Un été avec les Manigat

  • Publication : mardi 8 juillet 2014 17:34

C’était en été 2000 au cours de droit constitutionnel, à l’Université Quisquéya, de la professeure Mirlande Manigat, que nous appelions Mme Manigat, qu'elle nous avait raconté l’histoire que j’avais entendue à plusieurs reprises  dans certains milieux. Leslie qui vivait depuis quelque temps en exil, disait-elle, rencontrait quelques amis dans un restaurant pour deviser. La conversation se déroulait tranquillement. On en vint naturellement à parler de politique d’Haïti. À un moment, il prononça le nom de François Duvalier pour ouvrir le débat sur la situation politique qui sévit en Haïti. Soudain, l’un de ses amis, les yeux exorbités, tira son fauteuil : « Messieurs, je ne suis pas avec vous. Evitez le nom de cet homme. Malheur pourrait vous arriver. Il est partout, il pourrait écouter nos paroles. »

Les étudiants avaient beaucoup ri. Mais Madame Manigat nous fit comprendre que c’était la réalité de l’époque.

Cet homme croyait dans les mythes populaires qui faisaient croire que Duvalier était un esprit qui pouvait traverser les murs et assister à toutes les réunions où se tramaient un complot contre lui.

L’esprit magique, le merveilleux chez le peuple haïtien peut alimenter bien des histoires pour écrire des romans.

 

L'époux préfacier

En cet été 2000  où Mme Manigat venait d’essuyer des déboires aux élections qui ont vu René Préval revenir au pouvoir, notre professeure avait signé, à l’auditorium de l’Uniq, son « Traité de droit constitutionnel haïtien », deux volumes de 800 pages qui font le tour de la matière constitutionnelle sous les angles du droit, de l’histoire et de la sociologie. 

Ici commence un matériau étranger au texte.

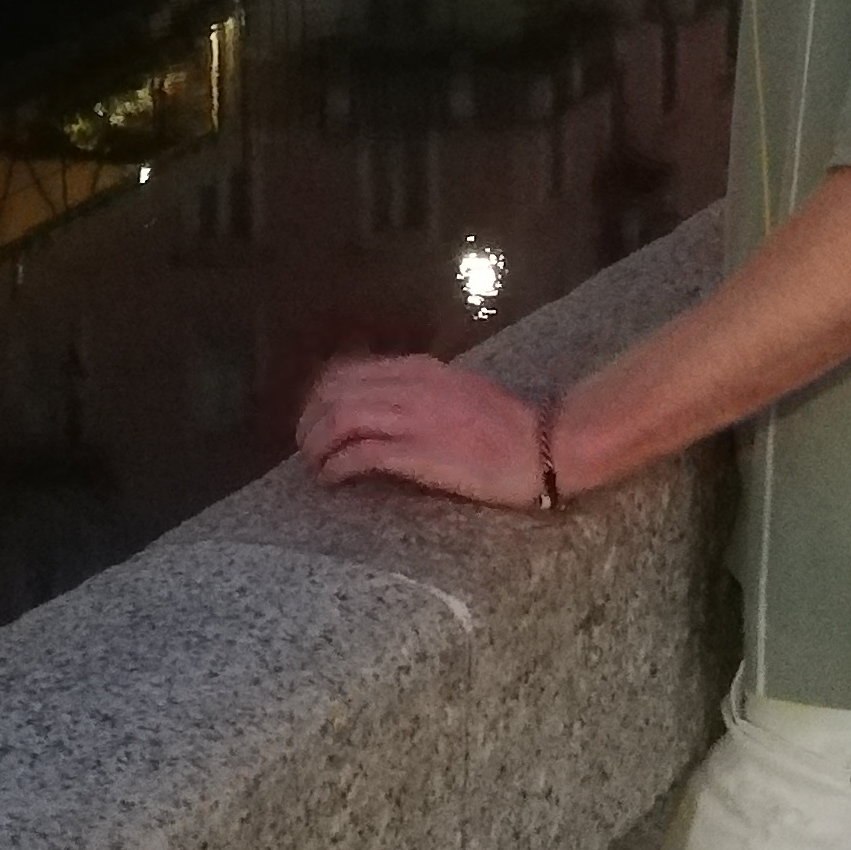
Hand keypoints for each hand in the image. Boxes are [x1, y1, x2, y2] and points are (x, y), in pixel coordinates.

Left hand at [295, 351, 548, 508]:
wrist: (544, 446)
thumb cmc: (508, 425)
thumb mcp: (458, 390)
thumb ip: (422, 392)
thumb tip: (386, 405)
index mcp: (419, 370)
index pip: (349, 372)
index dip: (321, 397)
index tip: (315, 419)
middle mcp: (410, 387)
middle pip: (336, 393)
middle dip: (311, 421)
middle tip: (306, 447)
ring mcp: (413, 419)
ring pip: (342, 419)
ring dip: (318, 444)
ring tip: (314, 465)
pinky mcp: (418, 453)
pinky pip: (361, 454)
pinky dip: (338, 466)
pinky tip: (332, 479)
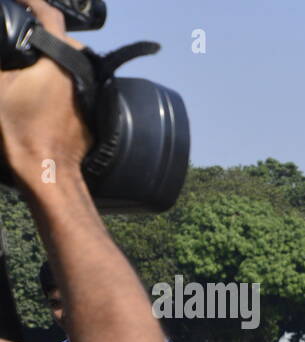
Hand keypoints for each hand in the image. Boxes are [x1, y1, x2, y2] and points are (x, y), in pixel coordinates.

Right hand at [0, 1, 92, 189]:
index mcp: (61, 56)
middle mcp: (81, 68)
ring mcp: (90, 88)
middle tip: (18, 28)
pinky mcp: (91, 105)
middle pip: (61, 36)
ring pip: (69, 59)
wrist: (46, 167)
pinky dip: (59, 74)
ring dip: (51, 53)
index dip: (30, 1)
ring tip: (27, 54)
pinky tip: (40, 81)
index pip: (48, 13)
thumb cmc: (20, 127)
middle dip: (40, 30)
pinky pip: (74, 79)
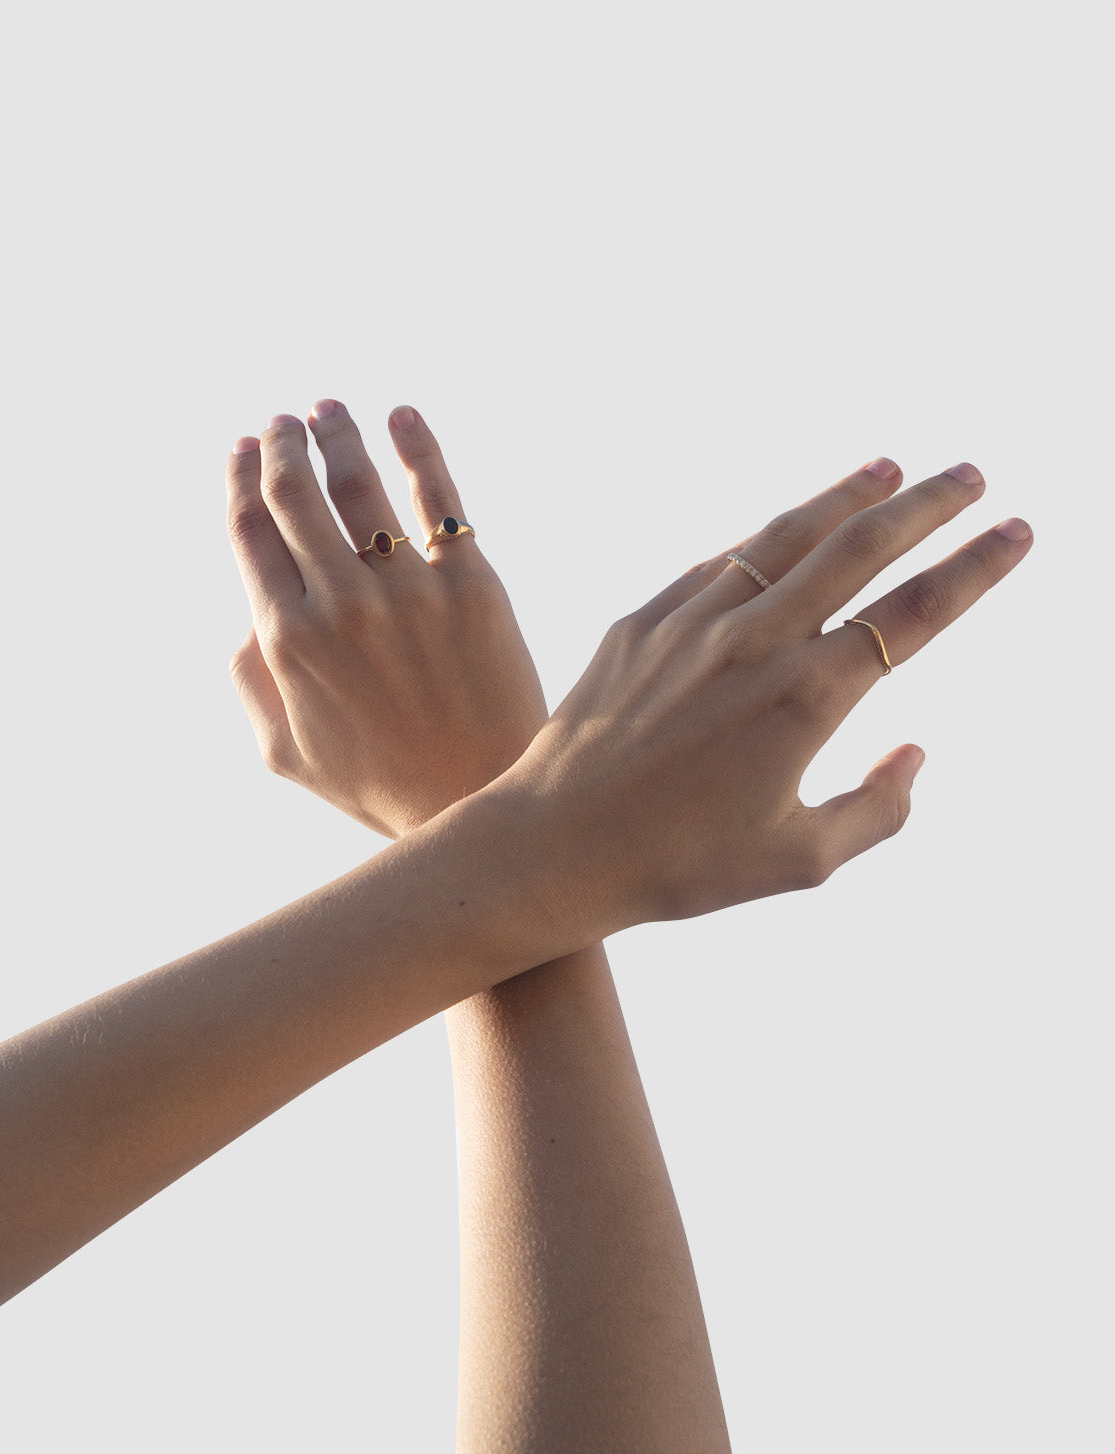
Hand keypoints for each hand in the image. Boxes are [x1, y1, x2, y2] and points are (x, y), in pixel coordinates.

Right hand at [226, 402, 545, 837]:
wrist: (479, 799)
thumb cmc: (378, 781)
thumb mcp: (285, 751)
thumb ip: (250, 680)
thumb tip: (246, 612)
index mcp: (287, 639)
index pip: (249, 530)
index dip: (238, 478)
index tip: (239, 446)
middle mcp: (340, 604)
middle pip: (295, 493)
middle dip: (281, 444)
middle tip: (284, 421)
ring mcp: (407, 590)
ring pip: (359, 483)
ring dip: (337, 433)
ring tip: (331, 410)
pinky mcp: (472, 584)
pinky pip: (441, 497)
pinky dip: (418, 446)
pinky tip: (403, 415)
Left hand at [493, 461, 1031, 936]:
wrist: (553, 847)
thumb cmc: (679, 866)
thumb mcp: (800, 861)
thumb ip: (877, 810)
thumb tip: (916, 752)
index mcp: (806, 699)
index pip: (915, 613)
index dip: (976, 568)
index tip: (1018, 529)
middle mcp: (754, 643)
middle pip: (859, 547)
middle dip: (927, 504)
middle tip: (971, 473)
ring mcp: (692, 623)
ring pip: (785, 536)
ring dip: (845, 497)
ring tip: (888, 469)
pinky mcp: (641, 621)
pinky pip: (718, 564)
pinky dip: (764, 540)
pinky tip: (785, 533)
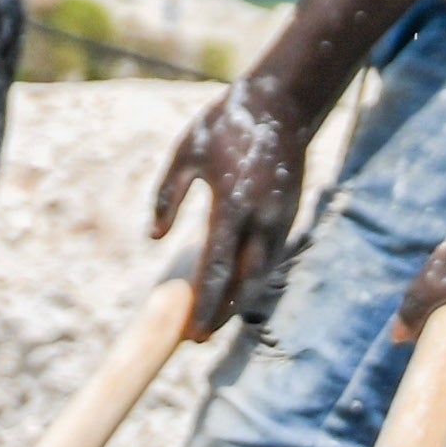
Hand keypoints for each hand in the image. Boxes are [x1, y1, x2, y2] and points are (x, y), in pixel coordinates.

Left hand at [155, 86, 313, 332]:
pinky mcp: (290, 218)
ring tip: (210, 322)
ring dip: (237, 302)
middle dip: (222, 315)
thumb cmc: (225, 128)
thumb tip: (156, 238)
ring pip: (261, 276)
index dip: (204, 304)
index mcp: (232, 203)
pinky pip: (270, 259)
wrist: (282, 106)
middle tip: (197, 340)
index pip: (217, 267)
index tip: (190, 332)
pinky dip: (251, 280)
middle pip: (244, 284)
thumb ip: (167, 196)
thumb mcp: (185, 153)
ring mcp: (280, 221)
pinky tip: (232, 292)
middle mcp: (261, 219)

À la mort du professeur Leslie François Manigat, à qui fut échu l’honneur d’être le préfacier de ce TDCH, j’ai relu la préface du volume I. Apprécier ce qu'a écrit l'époux préfacier :

« Aucune œuvre humaine ne peut prétendre à la perfection et, de ce fait, aucune n’est définitive. Celle-ci, en s’offrant à la curiosité intéressée de son public de lecteurs ciblés, a conscience qu’elle ne saurait donc faire exception à la règle, assurément pas. Mais, en y tendant, il y en a certaines qui poursuivent et arrivent à atteindre l’excellence. Qu’on me permette de dire, d’entrée de jeu, que c’est dans cette catégorie que je situe ce Traité de droit constitutionnel haïtien (TDCH) que je prends plaisir à préfacer. Et quand il se trouve que l’auteur me touche d’on ne peut plus près, puisqu’il s’agit de nul autre que mon épouse Mirlande Manigat, née Hyppolite, ma satisfaction n’en est que plus grande, même si j’ai en même temps pleine conscience que ma situation en devient plus délicate, et m’impose une certaine pudeur d’expression que tout lecteur honnête comprendra. » 

Plus loin, il écrit : « … dois-je présenter d’autres lettres de créance pour préfacer cet ouvrage consacré au droit constitutionnel haïtien ? Parce que je me trouve à la fois mari et préfacier, certains vont sans doute vouloir m’en réclamer. »

Et d’ajouter : « S’il n’est donc ni commun ni banal qu’un mari préface un livre de son épouse, on peut toutefois comprendre que Madame Mirlande Manigat et les sponsors universitaires de cette publication l’en aient ainsi voulu. Il se trouve que le fait n’est pas sans précédent chez nous. Cela a ses avantages et ses inconvénients. Par exemple, n’ai-je pas dit publiquement que, sur la base objective de ses mérites, je suis le premier admirateur de mon épouse ? »

Le professeur Leslie Manigat s’est tiré de si belle manière dans ce préface qu’il devient une pièce, une enluminure dans ce Traité de droit constitutionnel haïtien. Je recommande à tout lecteur de le lire. Ce texte de présentation vaut une visite, il conduit dans ce lieu de prédilection où plane l'esprit du professeur : le livre, source inaltérable de sa joie.